Der Lebensplan: Die junge Berliner Lehrerin Charlie verspürt ungewohnten ­“Rückenwind von vorne“

Darling Berlin/ Von Oma gefördert

Ups, he did it again. Zum dritten Mal, nach ­„Liebe mich!“ (2014) und „Luca tanzt leise“ (2016) hat der Tempelhofer Philipp Eichholtz eine junge Frau ins Zentrum seines filmischen Geschehens gehievt, zum dritten Mal für die Hauptrolle eine charismatische Schauspielerin gefunden, und zum dritten Mal mit nur losem Skript fleißig improvisieren lassen.
Victoria Schulz (gefeiert für „Dora oder die ­sexuellen Neurosen unserer Eltern“, Foto, li.) ist Charlie, Mitte 20, Lehrerin, fest liiert mit Marco ­(Aleksandar Radenković). Und gerade das macht ihr Angst, dieses Festgefahrene und die Vorstellung, bis zur Rente zu unterrichten, ­Kinder mit Marco zu zeugen – und dann ist das Leben plötzlich vorbei. Mit Marco kann sie ­darüber nicht reden, dann schon eher mit ­ihrem Kollegen Gerry (Daniel Zillmann, re.). Richtig schwierig wird es, als Marco im Bad ­Charlies Antibabypillen entdeckt und ihre ­geliebte Oma (Angelika Waller) erkrankt.

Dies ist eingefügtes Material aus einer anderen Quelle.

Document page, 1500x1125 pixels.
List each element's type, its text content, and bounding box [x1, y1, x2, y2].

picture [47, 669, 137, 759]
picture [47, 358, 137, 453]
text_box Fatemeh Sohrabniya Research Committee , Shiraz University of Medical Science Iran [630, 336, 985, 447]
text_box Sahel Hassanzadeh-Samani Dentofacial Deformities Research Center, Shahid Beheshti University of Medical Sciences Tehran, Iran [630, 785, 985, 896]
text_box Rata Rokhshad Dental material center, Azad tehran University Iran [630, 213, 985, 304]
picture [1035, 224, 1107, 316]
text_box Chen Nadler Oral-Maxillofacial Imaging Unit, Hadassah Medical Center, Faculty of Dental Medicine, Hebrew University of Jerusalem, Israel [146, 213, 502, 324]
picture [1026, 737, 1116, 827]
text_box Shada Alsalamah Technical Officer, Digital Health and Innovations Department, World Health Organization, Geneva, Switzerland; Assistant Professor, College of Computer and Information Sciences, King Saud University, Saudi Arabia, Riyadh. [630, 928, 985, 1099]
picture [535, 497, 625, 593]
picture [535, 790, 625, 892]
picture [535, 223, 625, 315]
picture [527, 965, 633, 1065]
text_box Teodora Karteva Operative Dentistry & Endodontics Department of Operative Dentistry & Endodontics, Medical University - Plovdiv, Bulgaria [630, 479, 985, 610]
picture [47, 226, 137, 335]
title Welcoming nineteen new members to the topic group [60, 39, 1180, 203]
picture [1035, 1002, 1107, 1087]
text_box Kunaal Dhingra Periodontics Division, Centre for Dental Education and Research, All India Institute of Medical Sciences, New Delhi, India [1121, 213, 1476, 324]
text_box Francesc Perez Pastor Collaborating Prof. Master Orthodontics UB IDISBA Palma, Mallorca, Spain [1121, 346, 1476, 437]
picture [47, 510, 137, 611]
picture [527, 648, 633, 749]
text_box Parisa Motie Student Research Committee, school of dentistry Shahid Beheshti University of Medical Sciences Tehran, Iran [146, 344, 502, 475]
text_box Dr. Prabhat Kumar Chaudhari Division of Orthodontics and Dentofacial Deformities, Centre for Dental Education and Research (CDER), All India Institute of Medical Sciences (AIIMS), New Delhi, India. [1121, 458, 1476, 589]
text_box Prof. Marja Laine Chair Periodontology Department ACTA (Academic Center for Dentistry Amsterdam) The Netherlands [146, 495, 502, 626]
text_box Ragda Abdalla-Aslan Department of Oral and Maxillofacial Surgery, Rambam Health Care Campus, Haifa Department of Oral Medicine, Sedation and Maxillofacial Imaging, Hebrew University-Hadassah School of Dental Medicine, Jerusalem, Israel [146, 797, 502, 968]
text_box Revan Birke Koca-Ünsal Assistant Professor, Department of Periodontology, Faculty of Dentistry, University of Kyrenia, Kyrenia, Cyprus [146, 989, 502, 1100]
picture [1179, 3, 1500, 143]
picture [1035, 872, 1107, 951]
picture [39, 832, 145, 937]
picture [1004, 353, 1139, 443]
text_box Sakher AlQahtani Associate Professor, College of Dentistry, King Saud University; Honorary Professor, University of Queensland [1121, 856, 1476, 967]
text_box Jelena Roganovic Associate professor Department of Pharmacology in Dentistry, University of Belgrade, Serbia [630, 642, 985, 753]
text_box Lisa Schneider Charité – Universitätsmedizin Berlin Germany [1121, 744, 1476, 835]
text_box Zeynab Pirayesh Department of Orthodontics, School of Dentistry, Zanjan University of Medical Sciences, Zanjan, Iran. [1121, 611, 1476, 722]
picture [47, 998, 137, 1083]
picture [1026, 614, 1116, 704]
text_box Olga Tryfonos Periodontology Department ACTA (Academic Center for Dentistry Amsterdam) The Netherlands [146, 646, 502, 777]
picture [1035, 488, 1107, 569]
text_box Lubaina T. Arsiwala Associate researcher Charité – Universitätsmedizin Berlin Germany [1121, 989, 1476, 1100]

Indem er seinen Schauspielern möglichst viele Freiheiten lässt, holt Eichholtz offensichtlich ganz spielerisch das Optimale aus ihnen ­heraus; erneut besticht sein Film durch eine Natürlichkeit, nach der sich so mancher am Drehbuch klebende Filmemacher sehnt. Inszenatorisch geht Eichholtz hier nun neue Wege: Immer wieder driften Bild und Ton auseinander, immer wieder wagt er luftigleichte Montage­sequenzen.

Eichholtz ist mit seinen Protagonistinnen ­erwachsener geworden, er zeigt eine größere Souveränität im Umgang mit den filmischen Mitteln, was aber auch ein wenig auf Kosten ­dieser gewissen Leichtigkeit geht, die die Vorgängerfilme so besonders machte. Nachdem ­„Rückenwind von vorne“ gerade die Sektion Perspektive deutsches Kino der Berlinale ­eröffnet hat, wird dem Filmemacher nun hoffent­lich jene Aufmerksamkeit zuteil, die er längst verdient hat.

Rückenwind von vorne D 2018, 80 Min., R: Philipp Eichholtz, D: ­Victoria Schulz, ­Aleksandar Radenković, Daniel Zillmann, ­Angelika Waller, Start: 15.3.